Não tive coragem de pegar no “Ensaio sobre a cegueira” e achei por bem começar pelo “Ensaio sobre a lucidez”. Má opção porque neste são feitas referências ao “Ensaio sobre a cegueira”. Fica a dica. Por acaso não me fez muita diferença porque vi o filme baseado neste livro de Saramago. Mesmo assim acho que não me tirou a vontade de ler o "Ensaio sobre a cegueira"
Posto isto, vou avançar para a minha opinião sobre esta leitura.
A narrativa parte de um acto eleitoral para eleger os órgãos autárquicos. No dia marcado, o país imaginado por Saramago é acometido por chuva torrencial o que dificulta a ida às urnas por parte dos leitores. Quando se pensava enfrentar uma elevadíssima abstenção, eis que pára de chover e as pessoas acabam por se dirigir às mesas de voto. Só que os resultados obtidos são surpreendentes. Enquanto no resto do país se obtêm resultados equiparados aos de eleições anteriores, na capital do país observa-se uma percentagem extremamente elevada de votos em branco. Os governantes do país não percebem a mensagem que os eleitores quiseram transmitir e suspeitam tratar-se de uma conspiração. A investigação desta suposta conspiração vai conduzir a tempos muito difíceis para a cidade, capital do tal país imaginado por Saramago. A situação imaginada pelo autor não é muito diferente daquilo que se vive pela Europa fora embora por motivos de saúde.

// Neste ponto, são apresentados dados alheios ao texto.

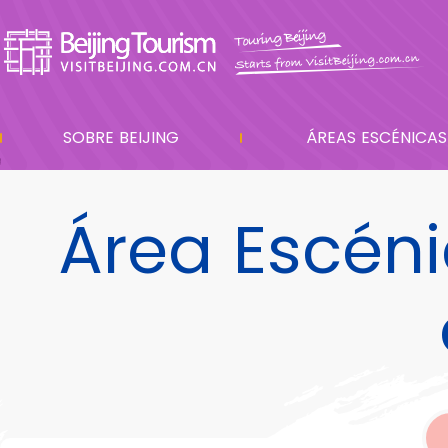
SOBRE BEIJING
ÁREAS ESCÉNICAS
Área Escéni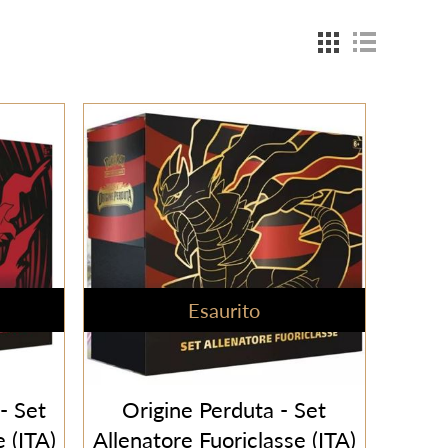
Esaurito
- Set
Origine Perduta - Set
 (ITA)
Allenatore Fuoriclasse (ITA)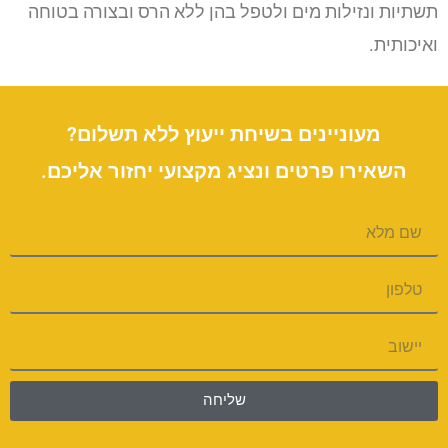
תשתיות ונזילות מים ולטפל בהן ללא הרס ובצורה בטוחה
ואיכותית.
מעוניינים בשיחת ייעוץ ללא תשלום?
השאירו פרטים ונציג מקצועי יחזור אליכם.
שליחה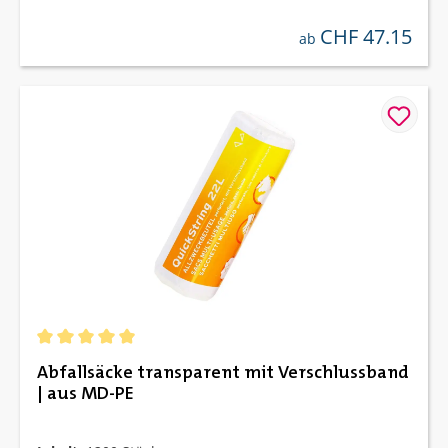
CHF 47.15
regulärer preis:
ab
Durchschnittliche Bewertung von 5 von 5 Sternen
Abfallsäcke transparent mit Verschlussband
| aus MD-PE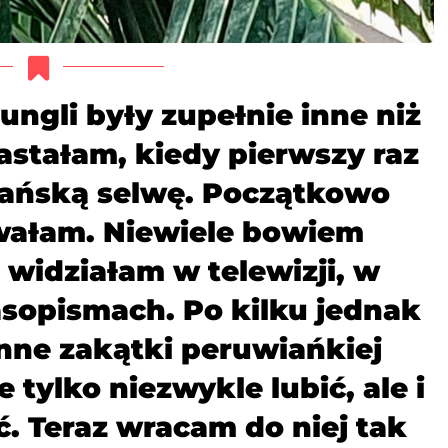
ngli byƗy zupeƗnie inne niż
astaƗam, kiedy pierwszy raz
ańską selwę. Początkowo
owaƗam. Niewiele bowiem
 widziaƗam w telewizji, w
asopismach. Po kilku jednak
ne zakątki peruwiańkiej
e tylko niezwykle lubić, ale i
ć. Teraz wracam do niej tak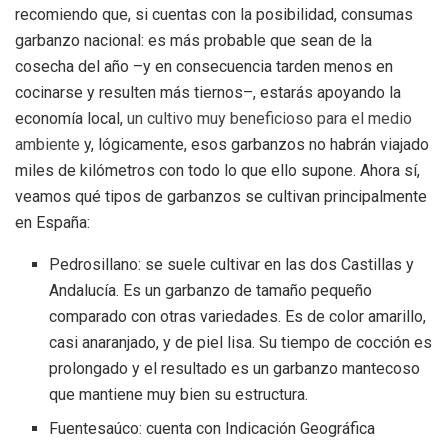
recomiendo que, si cuentas con la posibilidad, consumas
garbanzo nacional: es más probable que sean de la
cosecha del año –y en consecuencia tarden menos en
cocinarse y resulten más tiernos–, estarás apoyando la
economía local,
un cultivo muy beneficioso para el medio
ambiente
y, lógicamente, esos garbanzos no habrán viajado
miles de kilómetros con todo lo que ello supone. Ahora sí,
veamos qué tipos de garbanzos se cultivan principalmente
en España:
Pedrosillano: se suele cultivar en las dos Castillas y
Andalucía. Es un garbanzo de tamaño pequeño
comparado con otras variedades. Es de color amarillo,
casi anaranjado, y de piel lisa. Su tiempo de cocción es
prolongado y el resultado es un garbanzo mantecoso
que mantiene muy bien su estructura.
Fuentesaúco: cuenta con Indicación Geográfica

Tal como a maioria dos livros deste autor, a utilização da pontuação é muito peculiar por isso é preciso estar muito concentrada na leitura senão não se consegue entender. O caminho que o autor seguiu é muito interessante mas, como é habitual, faz-nos pensar e tirar as nossas próprias conclusões. O final é surpreendente. Eu nunca imaginei que terminaria assim.
Para mim, os votos em branco são uma maneira de a classe política perceber que deve repensar a forma de exercer o poder. Isso era verdade em 2004, quando o livro foi editado pela 1a vez, mas continua a ser verdade hoje. Saramago conseguia, sempre, escrever obras intemporais pois fazia uma excelente análise da sociedade. Um livro que vale a pena ler e que nos faz pensar. E precisamos mesmo de exercitar o raciocínio e não aceitar, cegamente, tudo aquilo que nos querem fazer acreditar.
"Ao ministro da defesa, um civil que não havia ido à tropa, tinha sabido a pouco a declaração do estado de exceção, o que ele tinha querido era um estado de sítio a sério, dos autênticos, um estado de exceção na mais exata aceção da palavra, duro, sem falhas de nenhum tipo, como uma muralha em movimento capaz de isolar a sedição para logo a esmagar num fulminante contra-ataque, Antes que a pestilência e a gangrena alastrem à parte ainda sã do país, preveniu."